Step-by-step explanation:
NaC₇H₅O₂ is the formula for sodium benzoate. It's a salt that is formed between a weak acid (benzoic acid) and a strong base (sodium hydroxide). When it is dissolved in water it will dissociate into its ions.
NaC₇H₅O₂ -----> Na⁺ + C₇H₅O₂⁻
The benzoate ion is the conjugate base of the benzoic acid. When dissolved in water it will act as a weak base.
C₇H₅O₂⁻ + H₂O <----> HC₇H₅O₂ + OH⁻ Kb = ?
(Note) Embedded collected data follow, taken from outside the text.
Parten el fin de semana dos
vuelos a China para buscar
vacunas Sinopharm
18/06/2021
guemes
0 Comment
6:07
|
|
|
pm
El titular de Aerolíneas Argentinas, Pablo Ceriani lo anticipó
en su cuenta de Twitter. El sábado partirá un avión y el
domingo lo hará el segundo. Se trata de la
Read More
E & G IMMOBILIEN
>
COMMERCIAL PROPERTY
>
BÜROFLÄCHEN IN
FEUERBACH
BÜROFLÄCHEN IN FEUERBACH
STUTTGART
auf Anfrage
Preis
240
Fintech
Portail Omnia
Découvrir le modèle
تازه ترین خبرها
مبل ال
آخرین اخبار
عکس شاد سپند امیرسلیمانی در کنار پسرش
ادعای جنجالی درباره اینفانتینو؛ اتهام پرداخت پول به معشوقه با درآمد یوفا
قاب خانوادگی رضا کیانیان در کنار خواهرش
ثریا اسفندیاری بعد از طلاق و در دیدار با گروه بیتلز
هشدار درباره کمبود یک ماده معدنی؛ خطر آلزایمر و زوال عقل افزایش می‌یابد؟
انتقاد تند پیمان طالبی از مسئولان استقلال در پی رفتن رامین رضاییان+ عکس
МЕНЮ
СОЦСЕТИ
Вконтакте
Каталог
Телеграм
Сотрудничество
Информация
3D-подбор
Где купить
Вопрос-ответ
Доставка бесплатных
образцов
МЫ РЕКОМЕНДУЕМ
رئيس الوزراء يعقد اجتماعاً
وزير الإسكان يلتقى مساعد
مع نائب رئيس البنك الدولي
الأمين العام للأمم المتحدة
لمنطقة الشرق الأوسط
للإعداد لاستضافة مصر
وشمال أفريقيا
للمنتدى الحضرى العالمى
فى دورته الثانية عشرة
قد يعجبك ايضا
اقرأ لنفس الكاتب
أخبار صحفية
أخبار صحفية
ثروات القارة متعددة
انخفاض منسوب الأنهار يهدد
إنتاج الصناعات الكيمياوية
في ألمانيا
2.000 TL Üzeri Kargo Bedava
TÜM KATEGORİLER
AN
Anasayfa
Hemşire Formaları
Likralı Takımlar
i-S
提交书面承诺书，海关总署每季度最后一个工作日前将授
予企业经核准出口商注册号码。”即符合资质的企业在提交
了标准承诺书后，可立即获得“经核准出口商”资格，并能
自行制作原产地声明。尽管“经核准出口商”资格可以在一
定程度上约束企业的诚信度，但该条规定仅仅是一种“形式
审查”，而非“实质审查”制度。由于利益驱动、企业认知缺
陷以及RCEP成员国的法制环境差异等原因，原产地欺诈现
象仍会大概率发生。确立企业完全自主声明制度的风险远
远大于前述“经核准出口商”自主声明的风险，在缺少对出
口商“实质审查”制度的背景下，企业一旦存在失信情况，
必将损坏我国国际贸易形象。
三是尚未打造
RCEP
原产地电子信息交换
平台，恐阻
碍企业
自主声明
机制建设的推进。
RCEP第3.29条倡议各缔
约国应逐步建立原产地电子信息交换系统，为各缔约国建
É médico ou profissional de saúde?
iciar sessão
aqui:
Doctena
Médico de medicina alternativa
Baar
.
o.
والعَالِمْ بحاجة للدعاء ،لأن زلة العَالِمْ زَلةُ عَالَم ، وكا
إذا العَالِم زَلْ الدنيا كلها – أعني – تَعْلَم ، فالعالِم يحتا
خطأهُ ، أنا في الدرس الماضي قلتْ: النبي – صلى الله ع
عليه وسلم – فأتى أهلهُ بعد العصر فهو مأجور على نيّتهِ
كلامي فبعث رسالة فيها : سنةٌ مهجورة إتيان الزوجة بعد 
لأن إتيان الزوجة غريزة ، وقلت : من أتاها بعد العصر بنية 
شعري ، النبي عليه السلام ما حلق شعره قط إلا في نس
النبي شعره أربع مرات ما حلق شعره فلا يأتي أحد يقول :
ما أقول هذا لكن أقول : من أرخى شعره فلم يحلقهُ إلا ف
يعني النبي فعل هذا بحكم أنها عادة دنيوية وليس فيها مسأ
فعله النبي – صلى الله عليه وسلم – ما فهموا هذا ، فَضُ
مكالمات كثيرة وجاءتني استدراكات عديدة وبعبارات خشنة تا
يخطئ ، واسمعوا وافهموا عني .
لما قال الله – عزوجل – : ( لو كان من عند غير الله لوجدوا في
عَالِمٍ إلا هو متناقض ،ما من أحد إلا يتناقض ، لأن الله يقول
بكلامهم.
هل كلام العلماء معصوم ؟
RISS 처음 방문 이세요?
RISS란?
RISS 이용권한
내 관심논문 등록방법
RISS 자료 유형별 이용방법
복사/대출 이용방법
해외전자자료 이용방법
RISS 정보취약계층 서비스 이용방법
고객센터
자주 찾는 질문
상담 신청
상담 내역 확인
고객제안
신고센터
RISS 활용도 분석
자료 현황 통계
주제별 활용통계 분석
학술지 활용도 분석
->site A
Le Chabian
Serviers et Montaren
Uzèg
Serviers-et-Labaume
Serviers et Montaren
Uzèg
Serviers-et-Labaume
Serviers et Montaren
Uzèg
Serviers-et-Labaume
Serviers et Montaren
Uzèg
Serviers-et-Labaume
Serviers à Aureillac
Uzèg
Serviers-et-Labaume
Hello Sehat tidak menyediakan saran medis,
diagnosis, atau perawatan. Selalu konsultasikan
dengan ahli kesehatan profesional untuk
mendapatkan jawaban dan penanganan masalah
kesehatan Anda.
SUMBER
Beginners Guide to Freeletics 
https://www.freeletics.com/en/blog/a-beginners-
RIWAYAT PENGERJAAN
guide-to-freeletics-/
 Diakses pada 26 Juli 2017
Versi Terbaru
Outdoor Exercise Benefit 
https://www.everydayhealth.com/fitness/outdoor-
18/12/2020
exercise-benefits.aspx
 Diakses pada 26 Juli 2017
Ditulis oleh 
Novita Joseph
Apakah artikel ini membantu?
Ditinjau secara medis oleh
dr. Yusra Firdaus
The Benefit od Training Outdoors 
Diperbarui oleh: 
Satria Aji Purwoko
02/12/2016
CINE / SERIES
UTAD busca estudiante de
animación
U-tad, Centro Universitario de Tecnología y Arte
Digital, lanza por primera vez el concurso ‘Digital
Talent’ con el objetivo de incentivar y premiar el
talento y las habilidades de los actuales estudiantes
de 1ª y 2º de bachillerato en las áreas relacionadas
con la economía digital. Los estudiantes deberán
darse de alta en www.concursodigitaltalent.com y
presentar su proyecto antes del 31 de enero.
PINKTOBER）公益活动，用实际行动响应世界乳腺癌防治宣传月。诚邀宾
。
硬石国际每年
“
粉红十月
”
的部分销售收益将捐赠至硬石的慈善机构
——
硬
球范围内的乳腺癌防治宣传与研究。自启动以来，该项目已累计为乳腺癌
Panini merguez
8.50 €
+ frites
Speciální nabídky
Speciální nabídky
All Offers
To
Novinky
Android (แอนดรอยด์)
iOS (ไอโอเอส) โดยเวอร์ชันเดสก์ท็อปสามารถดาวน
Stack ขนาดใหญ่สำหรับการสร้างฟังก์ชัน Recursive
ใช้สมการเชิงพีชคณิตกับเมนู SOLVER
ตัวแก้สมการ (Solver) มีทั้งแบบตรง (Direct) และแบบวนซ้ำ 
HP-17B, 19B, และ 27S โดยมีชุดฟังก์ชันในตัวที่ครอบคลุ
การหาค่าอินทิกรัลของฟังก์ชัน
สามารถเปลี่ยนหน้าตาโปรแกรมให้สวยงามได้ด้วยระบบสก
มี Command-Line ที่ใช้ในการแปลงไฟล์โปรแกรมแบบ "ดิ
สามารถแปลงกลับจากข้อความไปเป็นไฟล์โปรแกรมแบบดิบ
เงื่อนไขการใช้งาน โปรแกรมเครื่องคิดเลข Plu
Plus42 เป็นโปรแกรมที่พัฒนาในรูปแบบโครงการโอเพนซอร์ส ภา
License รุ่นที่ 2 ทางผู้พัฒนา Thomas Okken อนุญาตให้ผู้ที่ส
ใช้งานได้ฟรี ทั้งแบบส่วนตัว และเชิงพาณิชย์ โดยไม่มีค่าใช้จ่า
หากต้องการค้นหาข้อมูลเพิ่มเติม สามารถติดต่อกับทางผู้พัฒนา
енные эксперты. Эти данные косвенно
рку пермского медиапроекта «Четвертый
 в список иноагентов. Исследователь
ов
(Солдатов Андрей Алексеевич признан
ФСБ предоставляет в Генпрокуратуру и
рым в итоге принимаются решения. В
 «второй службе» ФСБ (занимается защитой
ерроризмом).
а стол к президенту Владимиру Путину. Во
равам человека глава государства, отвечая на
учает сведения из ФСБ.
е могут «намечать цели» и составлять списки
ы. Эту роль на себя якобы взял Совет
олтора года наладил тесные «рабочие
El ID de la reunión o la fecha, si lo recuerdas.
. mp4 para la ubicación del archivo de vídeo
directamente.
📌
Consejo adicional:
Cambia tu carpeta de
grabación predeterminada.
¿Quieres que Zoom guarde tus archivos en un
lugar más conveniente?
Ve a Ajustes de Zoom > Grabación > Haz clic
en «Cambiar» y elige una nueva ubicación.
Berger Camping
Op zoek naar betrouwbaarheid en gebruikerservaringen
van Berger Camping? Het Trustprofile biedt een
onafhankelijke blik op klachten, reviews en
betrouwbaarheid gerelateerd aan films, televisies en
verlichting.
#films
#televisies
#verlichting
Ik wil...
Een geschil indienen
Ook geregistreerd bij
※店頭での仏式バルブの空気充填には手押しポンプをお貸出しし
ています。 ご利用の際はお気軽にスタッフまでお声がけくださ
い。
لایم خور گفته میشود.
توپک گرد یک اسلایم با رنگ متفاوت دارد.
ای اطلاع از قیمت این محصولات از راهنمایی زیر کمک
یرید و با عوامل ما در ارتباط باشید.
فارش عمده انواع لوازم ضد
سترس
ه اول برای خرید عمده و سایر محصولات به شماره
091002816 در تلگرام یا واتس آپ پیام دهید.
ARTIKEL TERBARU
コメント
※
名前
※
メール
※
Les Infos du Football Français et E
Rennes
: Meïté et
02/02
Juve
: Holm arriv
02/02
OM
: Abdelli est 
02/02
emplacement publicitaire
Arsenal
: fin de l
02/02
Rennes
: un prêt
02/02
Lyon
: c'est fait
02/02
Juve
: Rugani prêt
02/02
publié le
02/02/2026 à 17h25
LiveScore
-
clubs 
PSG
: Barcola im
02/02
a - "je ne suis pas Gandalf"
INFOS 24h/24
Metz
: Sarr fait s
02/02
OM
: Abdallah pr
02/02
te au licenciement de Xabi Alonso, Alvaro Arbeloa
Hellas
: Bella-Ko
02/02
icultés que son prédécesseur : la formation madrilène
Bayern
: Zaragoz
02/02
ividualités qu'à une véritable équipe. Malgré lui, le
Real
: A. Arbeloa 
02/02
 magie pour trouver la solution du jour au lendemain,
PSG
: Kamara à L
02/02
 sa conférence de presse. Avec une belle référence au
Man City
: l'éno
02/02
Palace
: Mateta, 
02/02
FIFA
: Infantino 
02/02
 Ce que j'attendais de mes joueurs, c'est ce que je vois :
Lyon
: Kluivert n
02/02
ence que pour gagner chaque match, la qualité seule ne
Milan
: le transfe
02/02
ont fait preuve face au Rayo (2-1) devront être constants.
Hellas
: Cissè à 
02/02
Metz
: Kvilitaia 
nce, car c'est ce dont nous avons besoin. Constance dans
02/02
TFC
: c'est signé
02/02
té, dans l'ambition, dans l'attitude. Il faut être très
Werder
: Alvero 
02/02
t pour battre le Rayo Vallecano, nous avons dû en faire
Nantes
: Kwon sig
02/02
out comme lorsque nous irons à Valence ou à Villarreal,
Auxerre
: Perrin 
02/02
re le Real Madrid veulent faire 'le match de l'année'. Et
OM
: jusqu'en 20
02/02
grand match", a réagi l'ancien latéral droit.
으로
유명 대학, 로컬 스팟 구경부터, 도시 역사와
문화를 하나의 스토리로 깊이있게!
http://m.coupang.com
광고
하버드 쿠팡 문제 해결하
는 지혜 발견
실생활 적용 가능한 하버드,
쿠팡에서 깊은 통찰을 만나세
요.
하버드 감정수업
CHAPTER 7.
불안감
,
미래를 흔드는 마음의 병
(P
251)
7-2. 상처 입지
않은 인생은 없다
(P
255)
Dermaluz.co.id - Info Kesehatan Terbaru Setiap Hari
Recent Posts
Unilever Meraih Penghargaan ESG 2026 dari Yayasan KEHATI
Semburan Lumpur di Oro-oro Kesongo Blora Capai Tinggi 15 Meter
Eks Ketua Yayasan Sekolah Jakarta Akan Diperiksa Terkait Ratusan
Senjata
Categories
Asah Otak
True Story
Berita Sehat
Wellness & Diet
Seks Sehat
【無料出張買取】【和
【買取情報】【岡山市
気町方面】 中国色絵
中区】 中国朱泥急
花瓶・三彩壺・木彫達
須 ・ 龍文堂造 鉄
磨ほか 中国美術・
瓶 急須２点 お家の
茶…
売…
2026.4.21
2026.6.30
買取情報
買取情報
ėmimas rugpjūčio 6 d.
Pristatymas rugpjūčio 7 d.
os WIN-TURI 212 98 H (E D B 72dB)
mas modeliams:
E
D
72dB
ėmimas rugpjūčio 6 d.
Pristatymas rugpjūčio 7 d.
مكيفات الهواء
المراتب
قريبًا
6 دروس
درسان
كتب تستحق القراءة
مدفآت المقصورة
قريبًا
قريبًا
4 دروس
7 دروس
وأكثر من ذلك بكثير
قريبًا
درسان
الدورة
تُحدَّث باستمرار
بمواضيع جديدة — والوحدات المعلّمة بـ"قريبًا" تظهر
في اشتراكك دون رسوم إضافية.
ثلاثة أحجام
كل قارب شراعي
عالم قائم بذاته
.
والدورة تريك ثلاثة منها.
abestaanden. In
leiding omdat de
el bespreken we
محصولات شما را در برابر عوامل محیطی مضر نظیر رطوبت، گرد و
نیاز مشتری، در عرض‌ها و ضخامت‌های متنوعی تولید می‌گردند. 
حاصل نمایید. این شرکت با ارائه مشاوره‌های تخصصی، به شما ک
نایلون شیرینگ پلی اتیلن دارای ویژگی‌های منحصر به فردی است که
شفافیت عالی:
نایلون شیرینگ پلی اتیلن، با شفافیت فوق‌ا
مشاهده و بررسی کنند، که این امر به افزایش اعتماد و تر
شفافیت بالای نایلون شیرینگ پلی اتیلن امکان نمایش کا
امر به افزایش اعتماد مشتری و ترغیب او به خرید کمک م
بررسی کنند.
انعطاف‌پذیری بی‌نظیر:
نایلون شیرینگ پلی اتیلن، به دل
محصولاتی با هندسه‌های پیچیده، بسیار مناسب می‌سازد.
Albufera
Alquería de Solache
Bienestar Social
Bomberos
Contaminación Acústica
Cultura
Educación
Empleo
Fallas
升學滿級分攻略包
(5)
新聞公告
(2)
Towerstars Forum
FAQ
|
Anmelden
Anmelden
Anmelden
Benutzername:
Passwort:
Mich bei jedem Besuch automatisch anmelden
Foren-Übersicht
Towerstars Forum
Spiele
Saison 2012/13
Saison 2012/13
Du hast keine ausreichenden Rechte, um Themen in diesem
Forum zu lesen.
We know the acid dissociation constant of the HC₇H₅O₂ (benzoic acid), but we need the base dissociation constant of C₇H₅O₂⁻ (benzoate). They are related by the Kw.
Ka = 6.5 * 10^(-5)
Ka * Kb = Kw
Kb = 1 * 10^(-14)/(6.5 *10^(-5))
Kb = 1.54 * 10^(-10)
C₇H₅O₂⁻ + H₂O <----> HC₇H₅O₂ + OH⁻ Kb = 1.54 * 10^(-10)
The expression for the Kb is:
Kb = [HC₇H₅O₂]*[OH⁻]/[C₇H₅O₂⁻] = 1.54 * 10^(-10)
The base dissociation constant gives us the relationship between the equilibrium concentrations of the different species. To find the equilibrium cconcentrations we have to set up an ICE table.
C₇H₅O₂⁻ + H₂O <----> HC₇H₅O₂ + OH⁻
I 0.35 0 0
C -x x x
E 0.35 - x x x
We can replace these values in the Kb expression and solve it for x.
[HC₇H₅O₂]*[OH⁻]/[C₇H₅O₂⁻] = 1.54 * 10^(-10)
x * x/(0.35 - x) = 1.54 * 10^(-10)
x² = 1.54 * 10^(-10) * (0.35 - x)
x² = 5.385 * 10^(-11) - 1.54 * 10^(-10) x
x² + 1.54 * 10^(-10) x - 5.385 * 10^(-11) = 0
We got a quadratic equation and we have to find its roots. They are:
x₁ = -0.000007338 x₂ = 0.000007338
We have to select the positive root because negative concentrations of compounds don't exist.
According to the ICE table the equilibrium concentration of OH- is equal to x. We can find the pOH with that value and finally the pH of our solution.
[OH⁻] = x
[OH⁻] = 0.000007338 M
pOH = - log [OH⁻]
pOH = - log 0.000007338 M
pOH = 5.13
pH = 14 - pOH
pH = 14 - 5.13
pH = 8.87
Answer: The pH of the solution is 8.87.